— Work order —
Return the full listing word for word, but drop every picture from it.

===== Data for this task =====

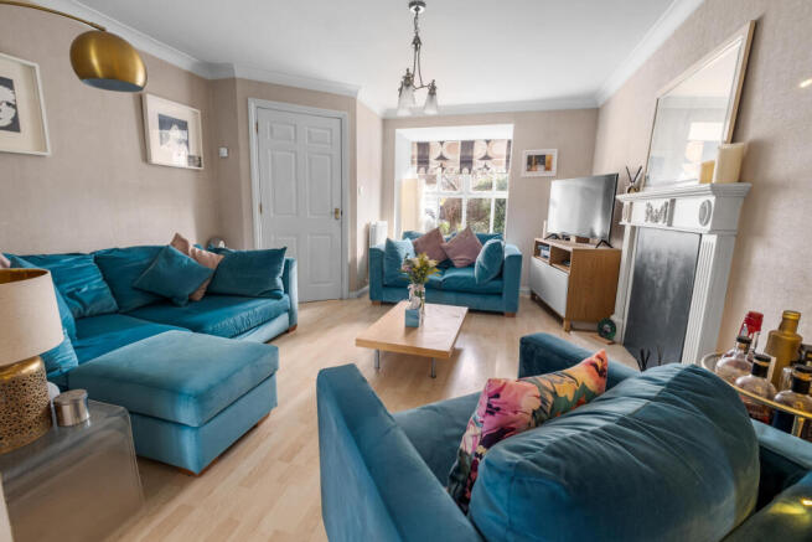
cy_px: 271
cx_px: 406
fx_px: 338
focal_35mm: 15
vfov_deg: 77.4
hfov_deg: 100.4
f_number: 7.1
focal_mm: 10
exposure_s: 6
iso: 160
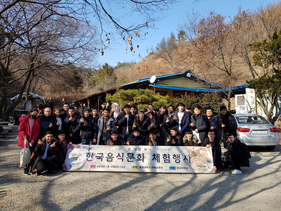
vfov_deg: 53.1
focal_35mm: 26
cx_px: 140
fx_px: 211
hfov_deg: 67.3
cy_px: 106
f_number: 1.7
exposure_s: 1/1032
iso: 40
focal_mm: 4.2
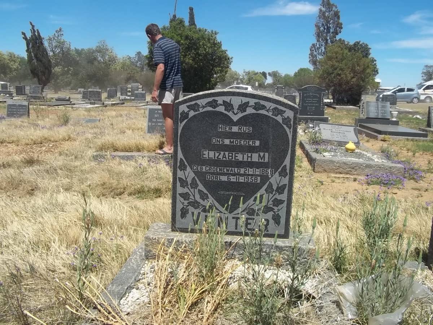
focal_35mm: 32
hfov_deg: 56.8
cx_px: 216
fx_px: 400
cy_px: 162
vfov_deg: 44.2
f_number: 5.5
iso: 80
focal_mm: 5.7
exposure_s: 1/500
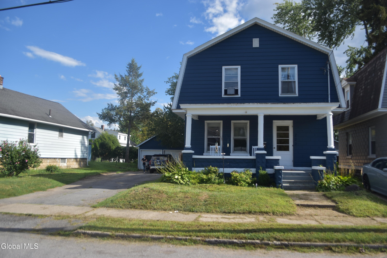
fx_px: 290
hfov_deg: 67.4
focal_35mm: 27
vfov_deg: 47.9
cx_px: 194
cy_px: 129
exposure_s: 1/1600
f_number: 3.5
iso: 200
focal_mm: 18
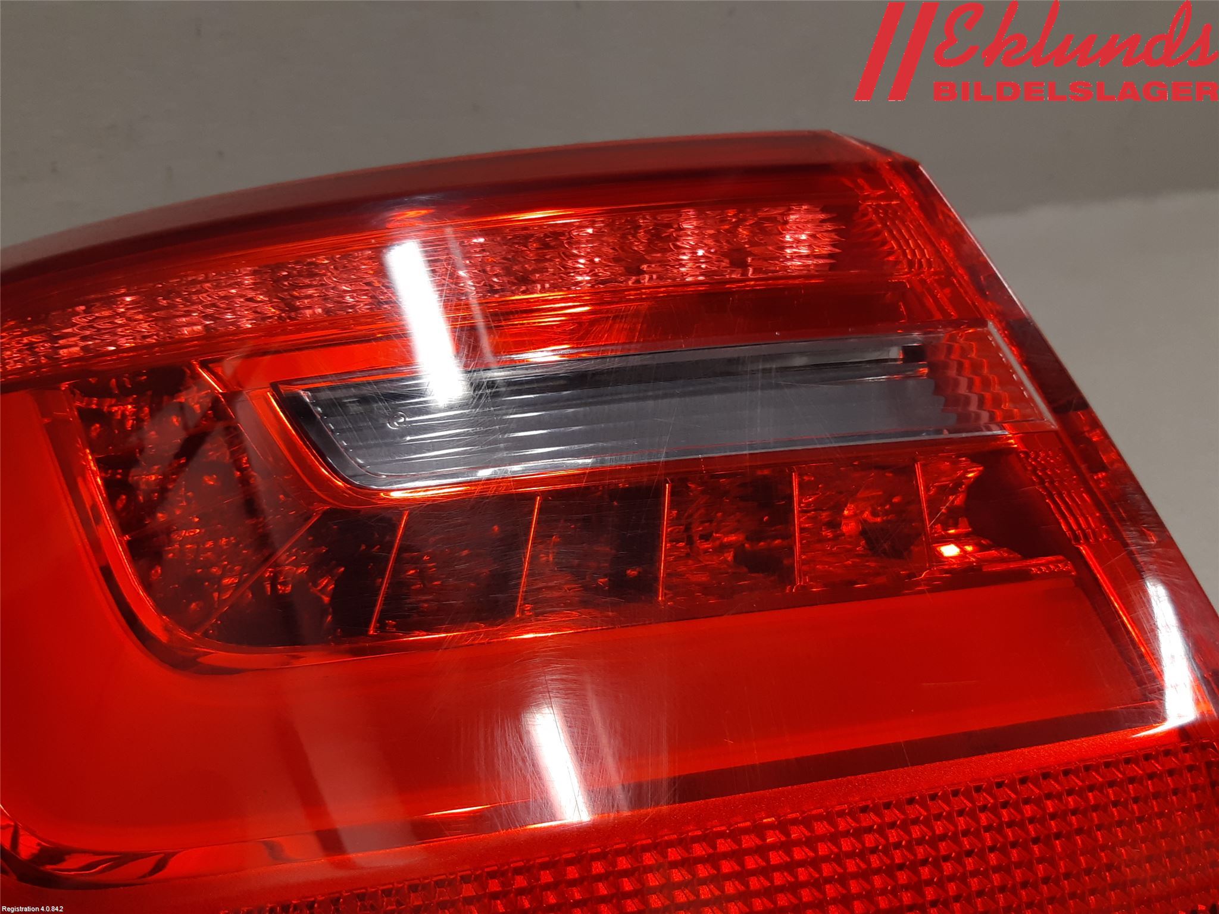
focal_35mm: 26
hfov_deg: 67.3
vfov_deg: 53.1
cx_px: 610
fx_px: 916
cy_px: 457
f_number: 1.7
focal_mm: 3.93
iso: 64
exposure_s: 1/50
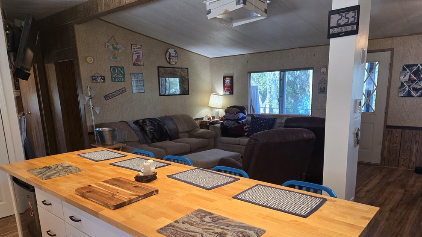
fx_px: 291
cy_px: 148
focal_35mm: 26
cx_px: 214
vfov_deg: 44.0
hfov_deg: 71.9
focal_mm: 5.4
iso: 125
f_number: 1.8
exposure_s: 1/120
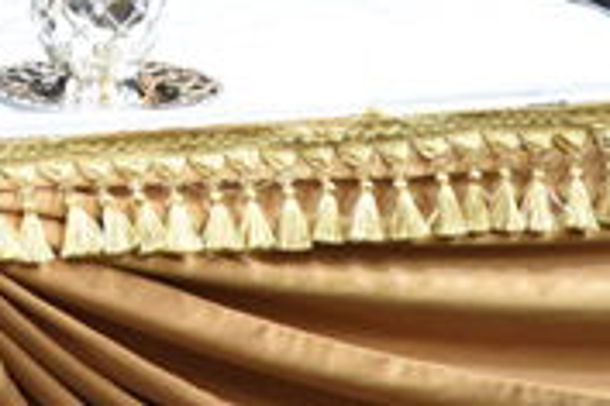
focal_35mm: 696
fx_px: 11792
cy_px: -676
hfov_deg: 3.0
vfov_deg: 2.0
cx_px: -410
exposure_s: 1/100
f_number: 4.5
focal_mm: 120
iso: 2500
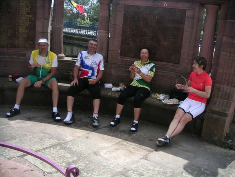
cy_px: 88
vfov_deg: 38.7
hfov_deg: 50.1
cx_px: 118
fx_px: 251
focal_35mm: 37
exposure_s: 1/500
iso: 50
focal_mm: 5.7
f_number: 2.8
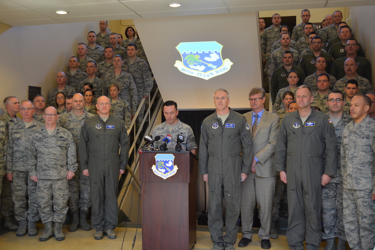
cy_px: 125
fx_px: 437
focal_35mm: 42
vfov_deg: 31.9
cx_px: 188
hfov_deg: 46.4
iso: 560
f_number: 4
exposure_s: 1/60
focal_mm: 28
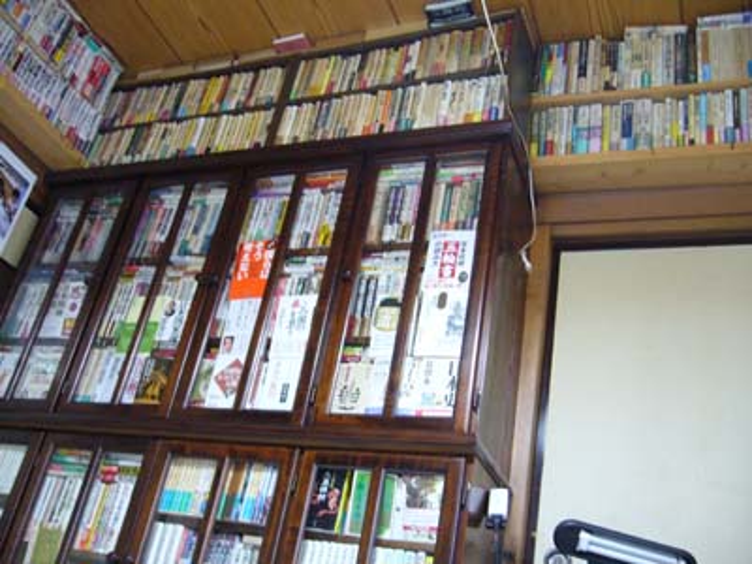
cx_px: 376
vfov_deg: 40.7
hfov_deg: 52.6
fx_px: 760
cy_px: 282
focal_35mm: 35
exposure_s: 1/10
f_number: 2.8
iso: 200
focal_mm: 5.8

=====

— Response area —
cy_px: 271
cx_px: 406
fx_px: 338
focal_35mm: 15
vfov_deg: 77.4
hfov_deg: 100.4
f_number: 7.1
focal_mm: 10
exposure_s: 6
iso: 160
vfov_deg: 53.1
focal_35mm: 26
cx_px: 140
fx_px: 211
hfov_deg: 67.3
cy_px: 106
f_number: 1.7
exposure_s: 1/1032
iso: 40
focal_mm: 4.2
focal_35mm: 32
hfov_deg: 56.8
cx_px: 216
fx_px: 400
cy_px: 162
vfov_deg: 44.2
f_number: 5.5
iso: 80
focal_mm: 5.7
exposure_s: 1/500
fx_px: 290
hfov_deg: 67.4
focal_35mm: 27
vfov_deg: 47.9
cx_px: 194
cy_px: 129
exposure_s: 1/1600
f_number: 3.5
iso: 200
focal_mm: 18
focal_35mm: 26
hfov_deg: 67.3
vfov_deg: 53.1
cx_px: 610
fx_px: 916
cy_px: 457
f_number: 1.7
focal_mm: 3.93
iso: 64
exposure_s: 1/50
fx_px: 291
cy_px: 148
focal_35mm: 26
cx_px: 214
vfov_deg: 44.0
hfov_deg: 71.9
focal_mm: 5.4
iso: 125
f_number: 1.8
exposure_s: 1/120
focal_35mm: 696
fx_px: 11792
cy_px: -676
hfov_deg: 3.0
vfov_deg: 2.0
cx_px: -410
exposure_s: 1/100
f_number: 4.5
focal_mm: 120
iso: 2500
cy_px: 88
vfov_deg: 38.7
hfov_deg: 50.1
cx_px: 118
fx_px: 251
focal_35mm: 37
exposure_s: 1/500
iso: 50
focal_mm: 5.7
f_number: 2.8
cy_px: 125
fx_px: 437
focal_35mm: 42
vfov_deg: 31.9
cx_px: 188
hfov_deg: 46.4
iso: 560
f_number: 4
exposure_s: 1/60
focal_mm: 28
cx_px: 376
vfov_deg: 40.7
hfov_deg: 52.6
fx_px: 760
cy_px: 282
focal_35mm: 35
exposure_s: 1/10
f_number: 2.8
iso: 200
focal_mm: 5.8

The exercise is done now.